A SpaceX Falcon 9, with NASA astronauts Doug Hurley and Bob Behnken in the Dragon crew capsule, lifts off from Pad 39-A at the Kennedy Space Center in Cape Canaveral, Fla., Saturday, May 30, 2020. For the first time in nearly a decade, astronauts blasted towards orbit aboard an American rocket from American soil, a first for a private company. (AP Photo/David J. Philip)

CAPE CANAVERAL, Fla. — Two NASA astronauts are on their way to space as part of a history-making ride into orbit aboard a rocket ship designed and built by Elon Musk’s SpaceX company.

Their destination: the International Space Station, 250 miles above Earth.

This marks NASA’s first human spaceflight launched from U.S. soil in nearly a decade.

The mission has unfolded amid the gloom of the coronavirus outbreak, which has killed over 100,000 Americans, and racial unrest across the U.S. over the death of George Floyd, a handcuffed black man, at the hands of Minneapolis police. NASA officials and others held out hope the flight would would lift American spirits.

“Maybe there’s an opportunity here for America to maybe pause and look up and see a bright, shining moment of hope at what the future looks like, that the United States of America can do extraordinary things even in difficult times,” NASA Administrator Jim Bridenstine said.

Veteran astronauts Doug Hurley and Bob Behnken are making the historic trip.
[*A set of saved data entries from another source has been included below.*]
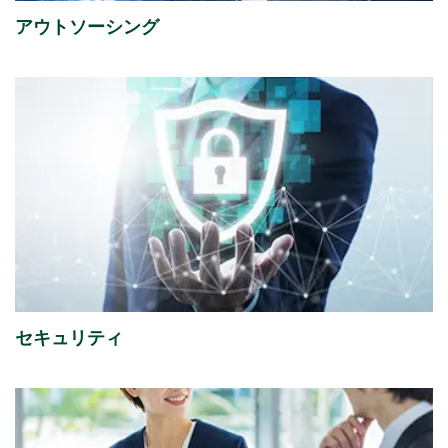
アウトソーシング
2026年07月31日
経営・財務
2027年３月期 第１四半期決算短信〔日本基準〕（連
結）
（356KB）
2026年07月29日
経営・財務
『1,149件のAI活用アイデアが集結「生成AIプロンプト
コンテストを開催」』を掲載しました。
（4,221KB）
2026年07月16日
ソリューション
セキュリティ
「授業料減免システム」を追加しました。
At one point, weather threatened Saturday’s launch just as it did Wednesday when the countdown of the rocket and its bullet-shaped Dragon capsule was halted at just under 17 minutes because of the threat of lightning.

President Donald Trump attended Saturday’s launch.

NASA hired SpaceX and Boeing in 2014 to taxi astronauts to and from the space station, under contracts totaling $7 billion. Both companies launched their crew capsules last year with test dummies. SpaceX’s Dragon aced all of its objectives, while Boeing’s Starliner capsule ended up in the wrong orbit and was almost destroyed because of software errors.

As a result, the first Starliner flight carrying astronauts isn’t expected until next year.